(Texto del documento):

Soy entonces calma, cautelosa, perfecta dueña de mí misma.
—Alejandra Pizarnik.
Desde hace tiempo vengo escribiendo una serie de pequeños ensayos en torno a ciertas palabras que me gustan. El proyecto, que tiene intenciones de hacerse libro, lo he titulado: Diccionario de asombros. Los textos van de la A a la Z, pero por una razón poética he decidido empezar con la C y no con la A como ordena el abecedario. Porque la C es la C de camino y de comienzo, de casa y de cariño, de calamidad y certeza.
Sin embargo, la primera palabra que comenzaré a desmenuzar no es ninguna de esas. Es una que tiene un significado muy peculiar para mí, uno que sospecho puede ser de utilidad para usted.

(Información extraída):
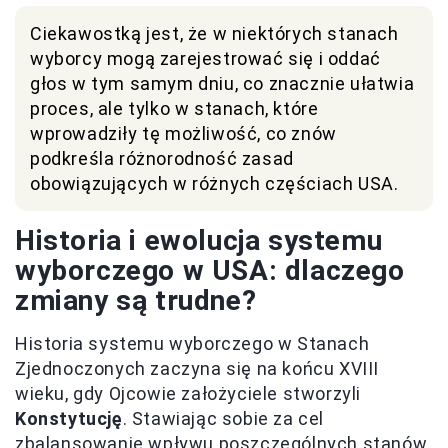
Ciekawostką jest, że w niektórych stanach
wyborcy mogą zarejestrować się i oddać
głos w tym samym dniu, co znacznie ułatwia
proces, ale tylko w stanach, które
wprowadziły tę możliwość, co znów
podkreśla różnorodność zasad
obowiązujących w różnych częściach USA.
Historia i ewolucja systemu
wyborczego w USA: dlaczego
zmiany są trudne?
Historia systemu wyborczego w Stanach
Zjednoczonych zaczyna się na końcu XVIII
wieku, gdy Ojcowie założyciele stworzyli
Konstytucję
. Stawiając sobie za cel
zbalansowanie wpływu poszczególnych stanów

(Tareas propuestas):
**A)** Según el texto del documento, ¿con qué letra se decidió empezar el Diccionario de asombros?
**B)** Indique si cada una de estas afirmaciones concuerda con el texto del documento: (i) el proyecto lleva por título Diccionario de asombros; (ii) los textos van de la A a la M; (iii) la primera palabra que se desmenuzará es una de las que empiezan con C mencionadas antes.
**C)** Reproduzca del texto del documento el fragmento que va desde "Desde hace tiempo" hasta "utilidad para usted.".

(Solución de tareas):
**A)** Con la C, por una razón poética.

**B)**
(i) Sí: «lo he titulado: Diccionario de asombros».
(ii) No: «Los textos van de la A a la Z».
(iii) No: «la primera palabra que comenzaré a desmenuzar no es ninguna de esas».

**C)**
Desde hace tiempo vengo escribiendo una serie de pequeños ensayos en torno a ciertas palabras que me gustan. El proyecto, que tiene intenciones de hacerse libro, lo he titulado: Diccionario de asombros. Los textos van de la A a la Z, pero por una razón poética he decidido empezar con la C y no con la A como ordena el abecedario. Porque la C es la C de camino y de comienzo, de casa y de cariño, de calamidad y certeza.
Sin embargo, la primera palabra que comenzaré a desmenuzar no es ninguna de esas. Es una que tiene un significado muy peculiar para mí, uno que sospecho puede ser de utilidad para usted.